• Data listing:

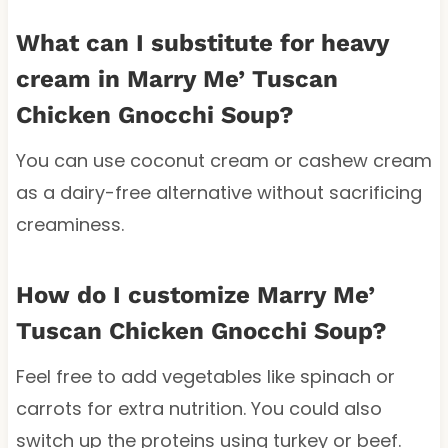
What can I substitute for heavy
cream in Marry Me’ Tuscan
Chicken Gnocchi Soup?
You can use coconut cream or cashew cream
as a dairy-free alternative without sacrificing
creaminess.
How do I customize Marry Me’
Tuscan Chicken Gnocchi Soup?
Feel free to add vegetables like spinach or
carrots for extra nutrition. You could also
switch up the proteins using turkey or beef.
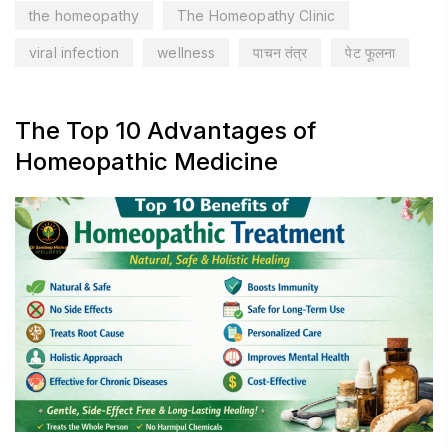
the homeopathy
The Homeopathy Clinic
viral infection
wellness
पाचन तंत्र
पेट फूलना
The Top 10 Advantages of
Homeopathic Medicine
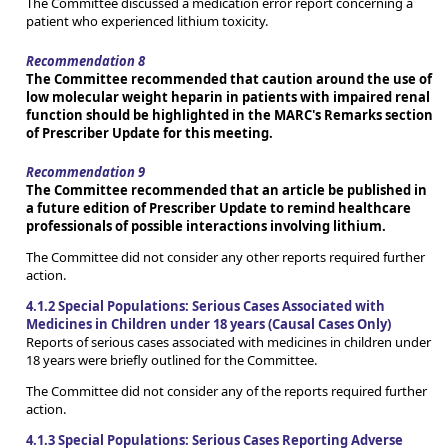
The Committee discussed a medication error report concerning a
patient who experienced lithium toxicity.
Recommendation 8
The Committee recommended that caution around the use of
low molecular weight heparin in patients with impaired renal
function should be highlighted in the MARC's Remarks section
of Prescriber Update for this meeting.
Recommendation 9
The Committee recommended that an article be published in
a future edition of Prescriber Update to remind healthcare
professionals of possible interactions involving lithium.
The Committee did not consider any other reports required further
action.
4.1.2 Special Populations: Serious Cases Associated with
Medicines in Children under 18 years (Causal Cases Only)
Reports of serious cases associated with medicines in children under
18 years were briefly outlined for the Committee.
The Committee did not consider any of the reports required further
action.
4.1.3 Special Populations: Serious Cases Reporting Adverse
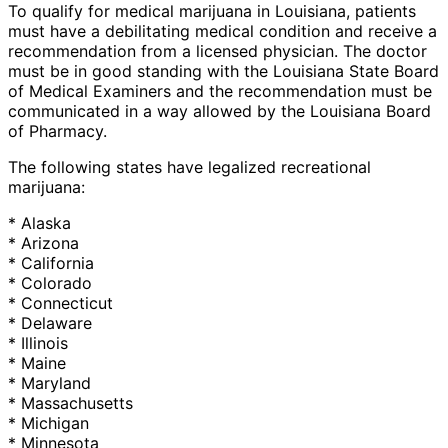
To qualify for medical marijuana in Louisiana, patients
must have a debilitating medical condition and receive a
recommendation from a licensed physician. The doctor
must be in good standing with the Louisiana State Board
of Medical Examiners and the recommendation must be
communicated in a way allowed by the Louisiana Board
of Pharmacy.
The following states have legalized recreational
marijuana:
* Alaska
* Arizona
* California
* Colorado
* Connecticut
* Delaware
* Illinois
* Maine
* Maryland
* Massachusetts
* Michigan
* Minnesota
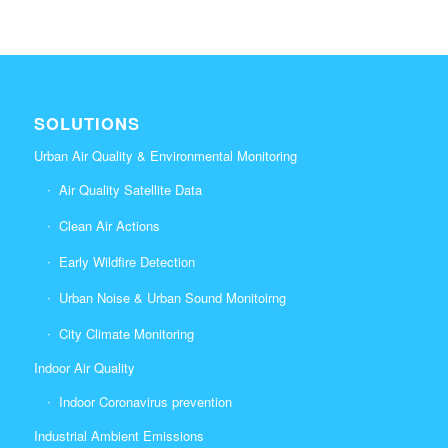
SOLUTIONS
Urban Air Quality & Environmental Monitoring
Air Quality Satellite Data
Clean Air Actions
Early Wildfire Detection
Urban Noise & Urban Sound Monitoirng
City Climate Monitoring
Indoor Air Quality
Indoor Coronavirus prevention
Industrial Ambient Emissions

• What the exercise asks:
Check each line of the listing above for the string "required", then please give the number of lines where it appears and nothing else.

• Result below:
2